A cardinal view of 21st century society, one that politicians, pundits and the public accept without question is that economic growth can continue indefinitely and that global civilization can be sustained by renewable forms of energy.
This view is as deeply ingrained as the belief, held by an estimated eighty percent of the human population, is that homo sapiens is the only species, of the millions that have existed, whose members don’t die, by virtue of having an immortal soul. Although we take pride in our technological inventiveness, our powers of reason and our emotional imagination, the outlook of most people in regard to issues affecting our wellbeing and that of the biosphere is determined by such magical thinking as the idea of infinite economic growth.
Magical thinkers believe there is a crock of gold at the end of the rainbow. A local example is the belief of MP MLA Sammy Wilson that fracking for gas in County Fermanagh will “provide the energy security we badly need.” (Belfast Telegraph, 22 March 2013)
National economic policy, that is fixated on growth, does not consider the immediate and long-term negative effect economic growth has on the quality of peoples’ lives through the destruction of landscape, the loss of biodiversity, the pollution of water, the loss of sustainable means of livelihood such as farming and tourism over which locals have a large measure of control, as well as the stress and ill-health caused by the urbanization of the countryside with the possible loss of historic and sacred sites. Magical economic thinking, or neoliberalism, is the only economic system its plaudits claim can, in spite of periodic recessions, realise heaven on earth.
The wonder is that in spite of the transformation of the planet in the effort to achieve year by year economic growth heaven on earth has not been achieved. Rather, as the UN reports “the earth is in the midst of the mass extinction of life” with between 150 - 200 species becoming extinct every day. (The Guardian, 10.08.2010) Billions live in dire poverty and tens of millions of unemployed in the rich world can’t make ends meet. In Northern Ireland, for instance, 35% of households are in negative equity. (The Belfast Telegraph, 24.03.2013) The world faces social, environmental and political meltdown through the accelerating warming of the planet brought about by the quest for more stuff’, much of which ends up as pollution, such as the plastics trapped in the Great Pacific Garbage Patch, (National Geographic) or placed in landfill sites.

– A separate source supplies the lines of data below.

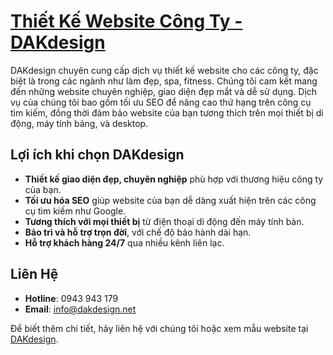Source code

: # [Thiết Kế Website Công Ty - DAKdesign](https://www.dakdesign.net/thiet-ke-website-cong-ty/)

DAKdesign chuyên cung cấp dịch vụ thiết kế website cho các công ty, đặc biệt là trong các ngành như làm đẹp, spa, fitness. Chúng tôi cam kết mang đến những website chuyên nghiệp, giao diện đẹp mắt và dễ sử dụng. Dịch vụ của chúng tôi bao gồm tối ưu SEO để nâng cao thứ hạng trên công cụ tìm kiếm, đồng thời đảm bảo website của bạn tương thích trên mọi thiết bị di động, máy tính bảng, và desktop.

## Lợi ích khi chọn DAKdesign
- **Thiết kế giao diện đẹp, chuyên nghiệp** phù hợp với thương hiệu công ty của bạn.
- **Tối ưu hóa SEO** giúp website của bạn dễ dàng xuất hiện trên các công cụ tìm kiếm như Google.
- **Tương thích với mọi thiết bị** từ điện thoại di động đến máy tính bàn.
- **Bảo trì và hỗ trợ trọn đời**, với chế độ bảo hành dài hạn.
- **Hỗ trợ khách hàng 24/7** qua nhiều kênh liên lạc.

## Liên Hệ
- **Hotline**: 0943 943 179
- **Email**: info@dakdesign.net

Để biết thêm chi tiết, hãy liên hệ với chúng tôi hoặc xem mẫu website tại [DAKdesign](http://dakdesign.net).
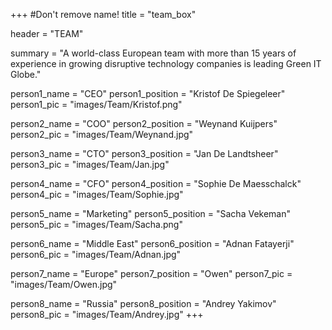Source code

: +++
#Don't remove name!
title = "team_box"

header = "TEAM"

summary = "A world-class European team with more than 15 years of experience in growing disruptive technology companies is leading Green IT Globe."

person1_name = "CEO"
person1_position = "Kristof De Spiegeleer"
person1_pic = "images/Team/Kristof.png"

person2_name = "COO"
person2_position = "Weynand Kuijpers"
person2_pic = "images/Team/Weynand.jpg"

person3_name = "CTO"
person3_position = "Jan De Landtsheer"
person3_pic = "images/Team/Jan.jpg"

person4_name = "CFO"
person4_position = "Sophie De Maesschalck"
person4_pic = "images/Team/Sophie.jpg"

person5_name = "Marketing"
person5_position = "Sacha Vekeman"
person5_pic = "images/Team/Sacha.png"

person6_name = "Middle East"
person6_position = "Adnan Fatayerji"
person6_pic = "images/Team/Adnan.jpg"

person7_name = "Europe"
person7_position = "Owen"
person7_pic = "images/Team/Owen.jpg"

person8_name = "Russia"
person8_position = "Andrey Yakimov"
person8_pic = "images/Team/Andrey.jpg"
+++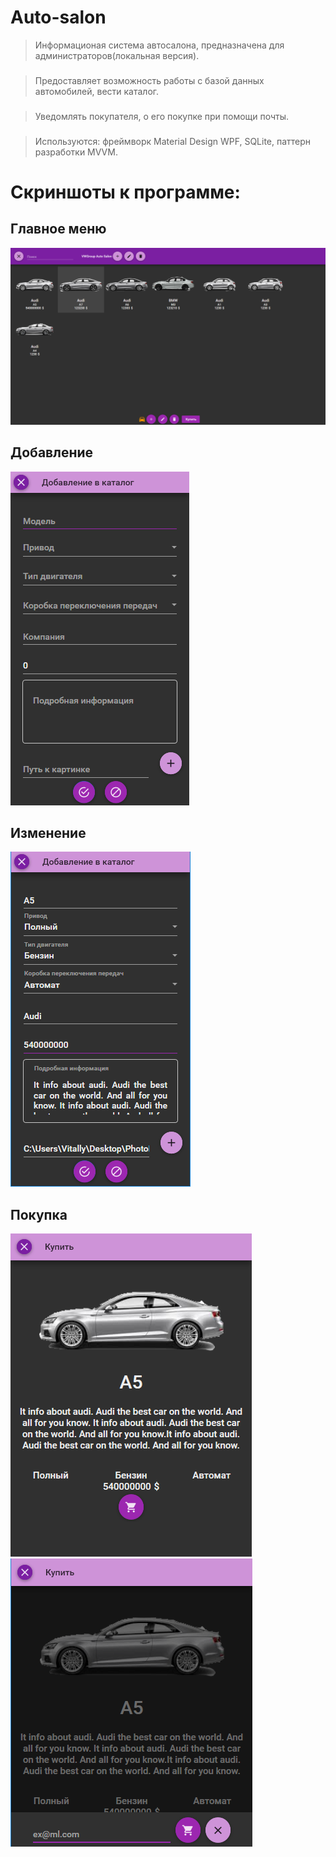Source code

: # Auto-salon

> Информационая система автосалона, предназначена для администраторов(локальная версия).

###

>Предоставляет возможность работы с базой данных автомобилей, вести каталог.

###

>Уведомлять покупателя, о его покупке при помощи почты.

###

>Используются: фреймворк Material Design WPF, SQLite, паттерн разработки MVVM.

###

# Скриншоты к программе:

## Главное меню

<img src="Resource/MainMenu.png"/>

## Добавление

<img src="Resource/Add.png" />

## Изменение

<img src="Resource/Edit.png" />

## Покупка

<img src="Resource/Buy.png" />

<img src="Resource/Buy2.png" />
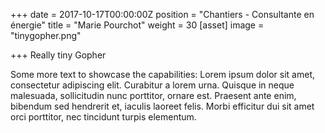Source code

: +++
date = 2017-10-17T00:00:00Z
position = "Chantiers - Consultante en énergie"
title = "Marie Pourchot"
weight = 30
[asset]
image = "tinygopher.png"

+++
Really tiny Gopher

Some more text to showcase the capabilities: Lorem ipsum dolor sit amet, consectetur adipiscing elit. Curabitur a lorem urna. Quisque in neque malesuada, sollicitudin nunc porttitor, ornare est. Praesent ante enim, bibendum sed hendrerit et, iaculis laoreet felis. Morbi efficitur dui sit amet orci porttitor, nec tincidunt turpis elementum.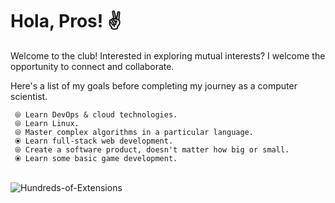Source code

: 
<h1>Hola, Pros! ✌️ </h1>
Welcome to the club! Interested in exploring mutual interests? I welcome the opportunity to connect and collaborate.<br>

Here's a list of my goals before completing my journey as a computer scientist.<br>

     ⦾ Learn DevOps & cloud technologies.
     ⦾ Learn Linux.
     ⦾ Master complex algorithms in a particular language.
     ⦿ Learn full-stack web development.
     ⦾ Create a software product, doesn't matter how big or small.
     ⦿ Learn some basic game development.

  <br>![Hundreds-of-Extensions](https://github.com/Gamaco/Gamaco/assets/44788342/a9983831-6659-4bc7-82b9-0f539af779c4)

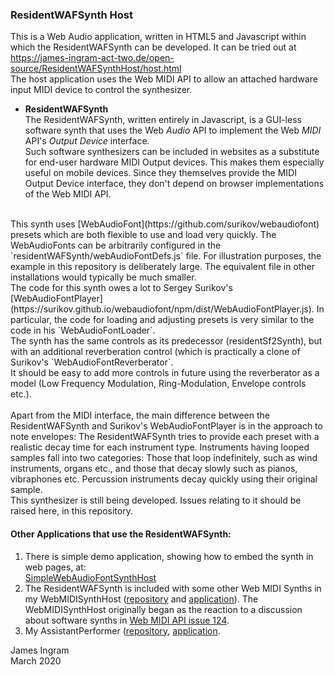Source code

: ### ResidentWAFSynth Host
This is a Web Audio application, written in HTML5 and Javascript within which the ResidentWAFSynth can be developed. It can be tried out at <br />
https://james-ingram-act-two.de/open-source/ResidentWAFSynthHost/host.html <br />
The host application uses the Web MIDI API to allow an attached hardware input MIDI device to control the synthesizer.
<br />
* **ResidentWAFSynth**<br />
The ResidentWAFSynth, written entirely in Javascript, is a GUI-less software synth that uses the Web _Audio_ API to implement the Web _MIDI_ API's _Output Device_ interface.<br />
Such software synthesizers can be included in websites as a substitute for end-user hardware MIDI Output devices. This makes them especially useful on mobile devices. Since they themselves provide the MIDI Output Device interface, they don't depend on browser implementations of the Web MIDI API.<br />
<br />
This synth uses [WebAudioFont](https://github.com/surikov/webaudiofont) presets which are both flexible to use and load very quickly. The WebAudioFonts can be arbitrarily configured in the `residentWAFSynth/webAudioFontDefs.js` file. For illustration purposes, the example in this repository is deliberately large. The equivalent file in other installations would typically be much smaller.<br />
The code for this synth owes a lot to Sergey Surikov's [WebAudioFontPlayer](https://surikov.github.io/webaudiofont/npm/dist/WebAudioFontPlayer.js). In particular, the code for loading and adjusting presets is very similar to the code in his `WebAudioFontLoader`.<br />
The synth has the same controls as its predecessor (residentSf2Synth), but with an additional reverberation control (which is practically a clone of Surikov's `WebAudioFontReverberator`.<br />
It should be easy to add more controls in future using the reverberator as a model (Low Frequency Modulation, Ring-Modulation, Envelope controls etc.).<br />
<br />
Apart from the MIDI interface, the main difference between the ResidentWAFSynth and Surikov's WebAudioFontPlayer is in the approach to note envelopes: The ResidentWAFSynth tries to provide each preset with a realistic decay time for each instrument type. Instruments having looped samples fall into two categories: Those that loop indefinitely, such as wind instruments, organs etc., and those that decay slowly such as pianos, vibraphones etc. Percussion instruments decay quickly using their original sample. <br />
This synthesizer is still being developed. Issues relating to it should be raised here, in this repository.<br />

#### Other Applications that use the ResidentWAFSynth:
1. There is simple demo application, showing how to embed the synth in web pages, at:<br />
[SimpleWebAudioFontSynthHost](https://james-ingram-act-two.de/open-source/SimpleWebAudioFontSynthHost/host.html)<br />
2. The ResidentWAFSynth is included with some other Web MIDI Synths in my WebMIDISynthHost ([repository](https://github.com/notator/WebMIDISynthHost) and [application](https://james-ingram-act-two.de/open-source/WebMIDISynthHost/host.html)). The WebMIDISynthHost originally began as the reaction to a discussion about software synths in [Web MIDI API issue 124](https://github.com/WebAudio/web-midi-api/issues/124).<br />
3. My AssistantPerformer ([repository](https://github.com/notator/AssistantPerformer), [application](https://james-ingram-act-two.de/open-source/assistantPerformer/assistantPerformer.html).

James Ingram<br />
March 2020<br />




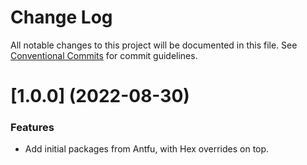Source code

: # Change Log

All notable changes to this project will be documented in this file.
See [Conventional Commits](https://conventionalcommits.org) for commit guidelines.

# [1.0.0] (2022-08-30)

### Features

* Add initial packages from Antfu, with Hex overrides on top.
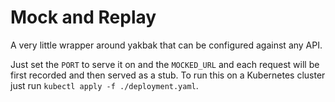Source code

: # Mock and Replay

A very little wrapper around yakbak that can be configured against any API.

Just set the `PORT` to serve it on and the `MOCKED_URL` and each request will be first recorded and then served as a stub.
To run this on a Kubernetes cluster just run `kubectl apply -f ./deployment.yaml`.
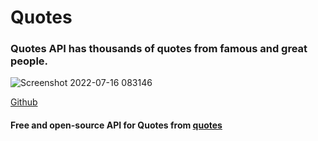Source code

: # Quotes
### Quotes API has thousands of quotes from famous and great people.
 ![Screenshot 2022-07-16 083146](https://user-images.githubusercontent.com/83957658/179337176-e83da71d-f82c-46d1-8fd3-33a9f3a3743e.png)


[Github](https://0me9a.github.io/the-Quotes)
#### Free and open-source API for Quotes from [quotes](https://type.fit/api/quotes)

Thankfully, culture is not static; views and values change in the course of time. Since the end of the Second World War there have been profound changes in social attitudes and behaviour in the rich technologically advanced countries. In the 1950s the idea that a woman’s place is in the home was accepted by most of society. Up until 1975 a woman in the UK could be sacked if she became pregnant. In the 1970s most people would not have been able to fathom the idea of gay marriage and would have considered the idea of female clergy ridiculous. Corporal punishment was the norm in Irish and UK schools until it was outlawed in the late 1980s. Up until 2007 smoking in public places in the UK was tolerated in spite of the known health risks and enormous discomfort to smokers and non-smokers alike. Today, cigarette advertising is banned in 77% of countries in the European region.
The important question of our time is will there be a paradigm shift towards global civilization living in an environmentally sustainable way before the biosphere ceases to function in the way it has done since the end of the last ice age 11,000 years ago? Given most governments’ fixation on economic growth and the building of infrastructure that locks countries into long-term reliance on fossil fuels this is unlikely.